Convert the lines from all of the records below into a single numbered list, leaving out any blank lines.

DATA TO USE START

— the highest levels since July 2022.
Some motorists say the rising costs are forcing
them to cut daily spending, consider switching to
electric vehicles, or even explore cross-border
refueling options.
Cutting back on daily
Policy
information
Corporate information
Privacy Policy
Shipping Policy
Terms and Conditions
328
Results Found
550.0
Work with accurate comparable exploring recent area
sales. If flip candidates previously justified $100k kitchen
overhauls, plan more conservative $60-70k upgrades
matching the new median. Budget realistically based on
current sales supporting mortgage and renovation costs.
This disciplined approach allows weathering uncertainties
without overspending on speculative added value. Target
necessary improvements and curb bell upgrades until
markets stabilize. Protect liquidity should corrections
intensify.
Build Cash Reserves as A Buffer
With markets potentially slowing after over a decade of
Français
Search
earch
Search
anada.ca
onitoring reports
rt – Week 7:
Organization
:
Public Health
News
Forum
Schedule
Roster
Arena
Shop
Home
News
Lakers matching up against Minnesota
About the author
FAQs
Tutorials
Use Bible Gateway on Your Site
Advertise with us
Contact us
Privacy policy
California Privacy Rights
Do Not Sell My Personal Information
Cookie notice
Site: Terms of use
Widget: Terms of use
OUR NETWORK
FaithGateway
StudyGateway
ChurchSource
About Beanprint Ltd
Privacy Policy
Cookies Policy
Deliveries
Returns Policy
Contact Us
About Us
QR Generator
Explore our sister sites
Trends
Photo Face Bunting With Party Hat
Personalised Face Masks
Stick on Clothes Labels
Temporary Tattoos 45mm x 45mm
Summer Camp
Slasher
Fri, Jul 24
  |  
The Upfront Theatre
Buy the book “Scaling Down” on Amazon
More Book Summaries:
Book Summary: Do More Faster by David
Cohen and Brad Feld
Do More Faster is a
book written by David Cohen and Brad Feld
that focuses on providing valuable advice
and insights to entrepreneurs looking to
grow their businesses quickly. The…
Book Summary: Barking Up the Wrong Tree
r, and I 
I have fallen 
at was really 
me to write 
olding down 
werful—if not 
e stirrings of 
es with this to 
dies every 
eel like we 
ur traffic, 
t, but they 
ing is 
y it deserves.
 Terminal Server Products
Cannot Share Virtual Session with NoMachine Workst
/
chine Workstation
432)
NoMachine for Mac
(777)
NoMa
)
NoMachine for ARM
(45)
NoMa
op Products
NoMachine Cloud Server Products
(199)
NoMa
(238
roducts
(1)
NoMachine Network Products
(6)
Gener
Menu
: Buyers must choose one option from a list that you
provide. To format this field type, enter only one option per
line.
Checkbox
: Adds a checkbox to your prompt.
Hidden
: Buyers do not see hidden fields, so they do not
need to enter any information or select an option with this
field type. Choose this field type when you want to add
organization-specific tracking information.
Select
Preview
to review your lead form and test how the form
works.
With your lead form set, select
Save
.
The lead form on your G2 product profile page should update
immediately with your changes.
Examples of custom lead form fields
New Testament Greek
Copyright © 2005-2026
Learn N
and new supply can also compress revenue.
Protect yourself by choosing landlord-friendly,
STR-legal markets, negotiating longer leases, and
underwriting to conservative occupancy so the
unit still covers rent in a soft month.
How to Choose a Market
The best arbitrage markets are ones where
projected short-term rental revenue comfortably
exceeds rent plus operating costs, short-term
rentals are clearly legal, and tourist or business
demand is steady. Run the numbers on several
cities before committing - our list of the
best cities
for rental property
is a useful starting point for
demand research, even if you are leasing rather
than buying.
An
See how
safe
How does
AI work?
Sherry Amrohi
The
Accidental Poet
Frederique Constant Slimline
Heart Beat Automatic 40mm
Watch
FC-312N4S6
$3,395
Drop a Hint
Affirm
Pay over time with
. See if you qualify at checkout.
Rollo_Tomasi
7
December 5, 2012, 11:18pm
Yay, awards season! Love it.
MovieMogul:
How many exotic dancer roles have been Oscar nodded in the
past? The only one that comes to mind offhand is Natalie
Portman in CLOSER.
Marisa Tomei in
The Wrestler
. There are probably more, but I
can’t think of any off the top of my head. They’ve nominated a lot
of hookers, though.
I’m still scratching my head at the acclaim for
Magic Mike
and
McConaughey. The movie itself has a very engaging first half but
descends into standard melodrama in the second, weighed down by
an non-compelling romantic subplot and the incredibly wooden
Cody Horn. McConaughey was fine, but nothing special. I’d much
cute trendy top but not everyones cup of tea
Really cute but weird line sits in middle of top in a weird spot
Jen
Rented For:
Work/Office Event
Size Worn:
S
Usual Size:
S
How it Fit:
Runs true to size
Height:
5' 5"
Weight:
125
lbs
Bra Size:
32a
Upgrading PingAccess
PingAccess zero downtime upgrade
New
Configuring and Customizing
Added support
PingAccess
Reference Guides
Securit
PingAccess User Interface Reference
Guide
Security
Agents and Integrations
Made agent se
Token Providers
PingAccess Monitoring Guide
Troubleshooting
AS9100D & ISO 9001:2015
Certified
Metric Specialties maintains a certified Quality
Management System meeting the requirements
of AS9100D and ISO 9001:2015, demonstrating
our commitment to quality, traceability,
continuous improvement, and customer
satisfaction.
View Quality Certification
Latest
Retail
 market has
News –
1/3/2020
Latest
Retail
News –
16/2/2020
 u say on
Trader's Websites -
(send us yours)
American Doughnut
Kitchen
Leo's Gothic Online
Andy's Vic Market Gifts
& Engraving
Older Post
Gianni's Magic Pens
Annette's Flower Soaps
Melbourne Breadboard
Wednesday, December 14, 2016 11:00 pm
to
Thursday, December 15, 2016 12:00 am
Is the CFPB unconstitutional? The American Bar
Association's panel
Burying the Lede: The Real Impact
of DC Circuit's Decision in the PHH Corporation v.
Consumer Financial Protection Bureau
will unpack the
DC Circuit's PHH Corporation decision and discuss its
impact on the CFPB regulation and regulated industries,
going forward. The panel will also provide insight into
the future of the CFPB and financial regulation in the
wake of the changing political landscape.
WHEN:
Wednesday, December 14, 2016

DATA TO USE END

▸ TASK RESULT:
1. — the highest levels since July 2022.
2. Some motorists say the rising costs are forcing
3. them to cut daily spending, consider switching to
4. electric vehicles, or even explore cross-border
5. refueling options.
6. Cutting back on daily
7. Policy
8. information
9. Corporate information
10. Privacy Policy
11. Shipping Policy
12. Terms and Conditions
13. 328
14. Results Found
15. 550.0
16. Work with accurate comparable exploring recent area
17. sales. If flip candidates previously justified $100k kitchen
18. overhauls, plan more conservative $60-70k upgrades
19. matching the new median. Budget realistically based on
20. current sales supporting mortgage and renovation costs.
21. This disciplined approach allows weathering uncertainties
22. without overspending on speculative added value. Target
23. necessary improvements and curb bell upgrades until
24. markets stabilize. Protect liquidity should corrections
25. intensify.
26. Build Cash Reserves as A Buffer
27. With markets potentially slowing after over a decade of
28. Français
29. Search
30. earch
31. Search
32. anada.ca
33. onitoring reports
34. rt – Week 7:
35. Organization
36. :
37. Public Health
38. News
39. Forum
40. Schedule
41. Roster
42. Arena
43. Shop
44. Home
45. News
46. Lakers matching up against Minnesota
47. About the author
48. FAQs
49. Tutorials
50. Use Bible Gateway on Your Site
51. Advertise with us
52. Contact us
53. Privacy policy
54. California Privacy Rights
55. Do Not Sell My Personal Information
56. Cookie notice
57. Site: Terms of use
58. Widget: Terms of use
59. OUR NETWORK
60. FaithGateway
61. StudyGateway
62. ChurchSource
63. About Beanprint Ltd
64. Privacy Policy
65. Cookies Policy
66. Deliveries
67. Returns Policy
68. Contact Us
69. About Us
70. QR Generator
71. Explore our sister sites
72. Trends
73. Photo Face Bunting With Party Hat
74. Personalised Face Masks
75. Stick on Clothes Labels
76. Temporary Tattoos 45mm x 45mm
77. Summer Camp
78. Slasher
79. Fri, Jul 24
80.   |  
81. The Upfront Theatre
82. Buy the book “Scaling Down” on Amazon
83. More Book Summaries:
84. Book Summary: Do More Faster by David
85. Cohen and Brad Feld
86. Do More Faster is a
87. book written by David Cohen and Brad Feld
88. that focuses on providing valuable advice
89. and insights to entrepreneurs looking to
90. grow their businesses quickly. The…
91. Book Summary: Barking Up the Wrong Tree
92. r, and I 
93. I have fallen 
94. at was really 
95. me to write 
96. olding down 
97. werful—if not 
98. e stirrings of 
99. es with this to 
100. dies every 
101. eel like we 
102. ur traffic, 
103. t, but they 
104. ing is 
105. y it deserves.
106.  Terminal Server Products
107. Cannot Share Virtual Session with NoMachine Workst
108. /
109. chine Workstation
110. 432)
111. NoMachine for Mac
112. (777)
113. NoMa
114. )
115. NoMachine for ARM
116. (45)
117. NoMa
118. op Products
119. NoMachine Cloud Server Products
120. (199)
121. NoMa
122. (238
123. roducts
124. (1)
125. NoMachine Network Products
126. (6)
127. Gener
128. Menu
129. : Buyers must choose one option from a list that you
130. provide. To format this field type, enter only one option per
131. line.
132. Checkbox
133. : Adds a checkbox to your prompt.
134. Hidden
135. : Buyers do not see hidden fields, so they do not
136. need to enter any information or select an option with this
137. field type. Choose this field type when you want to add
138. organization-specific tracking information.
139. Select
140. Preview
141. to review your lead form and test how the form
142. works.
143. With your lead form set, select
144. Save
145. .
146. The lead form on your G2 product profile page should update
147. immediately with your changes.
148. Examples of custom lead form fields
149. New Testament Greek
150. Copyright © 2005-2026
151. Learn N
152. and new supply can also compress revenue.
153. Protect yourself by choosing landlord-friendly,
154. STR-legal markets, negotiating longer leases, and
155. underwriting to conservative occupancy so the
156. unit still covers rent in a soft month.
157. How to Choose a Market
158. The best arbitrage markets are ones where
159. projected short-term rental revenue comfortably
160. exceeds rent plus operating costs, short-term
161. rentals are clearly legal, and tourist or business
162. demand is steady. Run the numbers on several
163. cities before committing - our list of the
164. best cities
165. for rental property
166. is a useful starting point for
167. demand research, even if you are leasing rather
168. than buying.
169. An
170. See how
171. safe
172. How does
173. AI work?
174. Sherry Amrohi
175. The
176. Accidental Poet
177. Frederique Constant Slimline
178. Heart Beat Automatic 40mm
179. Watch
180. FC-312N4S6
181. $3,395
182. Drop a Hint
183. Affirm
184. Pay over time with
185. . See if you qualify at checkout.
186. Rollo_Tomasi
187. 7
188. December 5, 2012, 11:18pm
189. Yay, awards season! Love it.
190. MovieMogul:
191. How many exotic dancer roles have been Oscar nodded in the
192. past? The only one that comes to mind offhand is Natalie
193. Portman in CLOSER.
194. Marisa Tomei in
195. The Wrestler
196. . There are probably more, but I
197. can’t think of any off the top of my head. They’ve nominated a lot
198. of hookers, though.
199. I’m still scratching my head at the acclaim for
200. Magic Mike
201. and
202. McConaughey. The movie itself has a very engaging first half but
203. descends into standard melodrama in the second, weighed down by
204. an non-compelling romantic subplot and the incredibly wooden
205. Cody Horn. McConaughey was fine, but nothing special. I’d much
206. cute trendy top but not everyones cup of tea
207. Really cute but weird line sits in middle of top in a weird spot
208. Jen
209. Rented For:
210. Work/Office Event
211. Size Worn:
212. S
213. Usual Size:
214. S
215. How it Fit:
216. Runs true to size
217. Height:
218. 5' 5"
219. Weight:
220. 125
221. lbs
222. Bra Size:
223. 32a
224. Upgrading PingAccess
225. PingAccess zero downtime upgrade
226. New
227. Configuring and Customizing
228. Added support
229. PingAccess
230. Reference Guides
231. Securit
232. PingAccess User Interface Reference
233. Guide
234. Security
235. Agents and Integrations
236. Made agent se
237. Token Providers
238. PingAccess Monitoring Guide
239. Troubleshooting
240. AS9100D & ISO 9001:2015
241. Certified
242. Metric Specialties maintains a certified Quality
243. Management System meeting the requirements
244. of AS9100D and ISO 9001:2015, demonstrating
245. our commitment to quality, traceability,
246. continuous improvement, and customer
247. satisfaction.
248. View Quality Certification
249. Latest
250. Retail
251.  market has
252. News –
253. 1/3/2020
254. Latest
255. Retail
256. News –
257. 16/2/2020
258.  u say on
259. Trader's Websites -
260. (send us yours)
261. American Doughnut
262. Kitchen
263. Leo's Gothic Online
264. Andy's Vic Market Gifts
265. & Engraving
266. Older Post
267. Gianni's Magic Pens
268. Annette's Flower Soaps
269. Melbourne Breadboard
270. Wednesday, December 14, 2016 11:00 pm
271. to
272. Thursday, December 15, 2016 12:00 am
273. Is the CFPB unconstitutional? The American Bar
274. Association's panel
275. Burying the Lede: The Real Impact
276. of DC Circuit's Decision in the PHH Corporation v.
277. Consumer Financial Protection Bureau
278. will unpack the
279. DC Circuit's PHH Corporation decision and discuss its
280. impact on the CFPB regulation and regulated industries,
281. going forward. The panel will also provide insight into
282. the future of the CFPB and financial regulation in the
283. wake of the changing political landscape.
284. WHEN:
285. Wednesday, December 14, 2016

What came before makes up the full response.